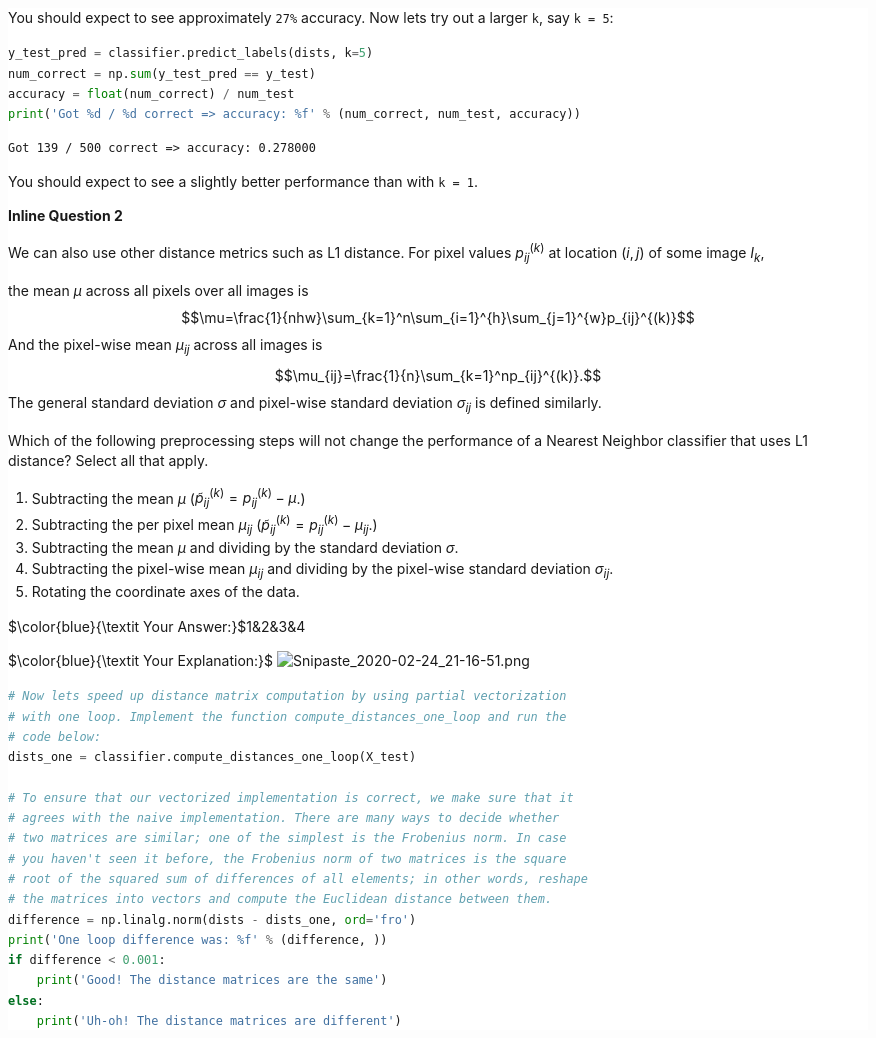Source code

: 
You should expect to see approximately `27%` accuracy. Now lets try out a larger `k`, say `k = 5`:


```python
y_test_pred = classifier.predict_labels(dists, k=5)
num_correct = np.sum(y_test_pred == y_test)
accuracy = float(num_correct) / num_test
print('Got %d / %d correct => accuracy: %f' % (num_correct, num_test, accuracy))
```

    Got 139 / 500 correct => accuracy: 0.278000


You should expect to see a slightly better performance than with `k = 1`.

**Inline Question 2**

We can also use other distance metrics such as L1 distance.
For pixel values $p_{ij}^{(k)}$ at location $(i,j)$ of some image $I_k$, 

the mean $\mu$ across all pixels over all images is $$\mu=\frac{1}{nhw}\sum_{k=1}^n\sum_{i=1}^{h}\sum_{j=1}^{w}p_{ij}^{(k)}$$
And the pixel-wise mean $\mu_{ij}$ across all images is 
$$\mu_{ij}=\frac{1}{n}\sum_{k=1}^np_{ij}^{(k)}.$$
The general standard deviation $\sigma$ and pixel-wise standard deviation $\sigma_{ij}$ is defined similarly.

Which of the following preprocessing steps will not change the performance of a Nearest Neighbor classifier that uses L1 distance? Select all that apply.
1. Subtracting the mean $\mu$ ($\tilde{p}_{ij}^{(k)}=p_{ij}^{(k)}-\mu$.)
2. Subtracting the per pixel mean $\mu_{ij}$  ($\tilde{p}_{ij}^{(k)}=p_{ij}^{(k)}-\mu_{ij}$.)
3. Subtracting the mean $\mu$ and dividing by the standard deviation $\sigma$.
4. Subtracting the pixel-wise mean $\mu_{ij}$ and dividing by the pixel-wise standard deviation $\sigma_{ij}$.
5. Rotating the coordinate axes of the data.

$\color{blue}{\textit Your Answer:}$1&2&3&4

$\color{blue}{\textit Your Explanation:}$
![Snipaste_2020-02-24_21-16-51.png](https://i.loli.net/2020/02/24/e15xPROrBdZhNSC.png)


```python
# Now lets speed up distance matrix computation by using partial vectorization
# with one loop. Implement the function compute_distances_one_loop and run the
# code below:
dists_one = classifier.compute_distances_one_loop(X_test)

# To ensure that our vectorized implementation is correct, we make sure that it
# agrees with the naive implementation. There are many ways to decide whether
# two matrices are similar; one of the simplest is the Frobenius norm. In case
# you haven't seen it before, the Frobenius norm of two matrices is the square
# root of the squared sum of differences of all elements; in other words, reshape
# the matrices into vectors and compute the Euclidean distance between them.
difference = np.linalg.norm(dists - dists_one, ord='fro')
print('One loop difference was: %f' % (difference, ))
if difference < 0.001:
    print('Good! The distance matrices are the same')
else:
    print('Uh-oh! The distance matrices are different')
```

_ _ _ _ _

--- WHAT YOU NEED TO DO ---
Omit the pictures; restate every entry word for word.

--- YOUR RESPONSE ---
Source code

: 
You should expect to see approximately `27%` accuracy. Now lets try out a larger `k`, say `k = 5`:


```python
y_test_pred = classifier.predict_labels(dists, k=5)
num_correct = np.sum(y_test_pred == y_test)
accuracy = float(num_correct) / num_test
print('Got %d / %d correct => accuracy: %f' % (num_correct, num_test, accuracy))
```

    Got 139 / 500 correct => accuracy: 0.278000


You should expect to see a slightly better performance than with `k = 1`.

**Inline Question 2**

We can also use other distance metrics such as L1 distance.
For pixel values $p_{ij}^{(k)}$ at location $(i,j)$ of some image $I_k$, 

the mean $\mu$ across all pixels over all images is $$\mu=\frac{1}{nhw}\sum_{k=1}^n\sum_{i=1}^{h}\sum_{j=1}^{w}p_{ij}^{(k)}$$
And the pixel-wise mean $\mu_{ij}$ across all images is 
$$\mu_{ij}=\frac{1}{n}\sum_{k=1}^np_{ij}^{(k)}.$$
The general standard deviation $\sigma$ and pixel-wise standard deviation $\sigma_{ij}$ is defined similarly.

Which of the following preprocessing steps will not change the performance of a Nearest Neighbor classifier that uses L1 distance? Select all that apply.
1. Subtracting the mean $\mu$ ($\tilde{p}_{ij}^{(k)}=p_{ij}^{(k)}-\mu$.)
2. Subtracting the per pixel mean $\mu_{ij}$  ($\tilde{p}_{ij}^{(k)}=p_{ij}^{(k)}-\mu_{ij}$.)
3. Subtracting the mean $\mu$ and dividing by the standard deviation $\sigma$.
4. Subtracting the pixel-wise mean $\mu_{ij}$ and dividing by the pixel-wise standard deviation $\sigma_{ij}$.
5. Rotating the coordinate axes of the data.

$\color{blue}{\textit Your Answer:}$1&2&3&4

$\color{blue}{\textit Your Explanation:}$
![Snipaste_2020-02-24_21-16-51.png](https://i.loli.net/2020/02/24/e15xPROrBdZhNSC.png)


```python
# Now lets speed up distance matrix computation by using partial vectorization
# with one loop. Implement the function compute_distances_one_loop and run the
# code below:
dists_one = classifier.compute_distances_one_loop(X_test)

# To ensure that our vectorized implementation is correct, we make sure that it
# agrees with the naive implementation. There are many ways to decide whether
# two matrices are similar; one of the simplest is the Frobenius norm. In case
# you haven't seen it before, the Frobenius norm of two matrices is the square
# root of the squared sum of differences of all elements; in other words, reshape
# the matrices into vectors and compute the Euclidean distance between them.
difference = np.linalg.norm(dists - dists_one, ord='fro')
print('One loop difference was: %f' % (difference, ))
if difference < 0.001:
    print('Good! The distance matrices are the same')
else:
    print('Uh-oh! The distance matrices are different')
```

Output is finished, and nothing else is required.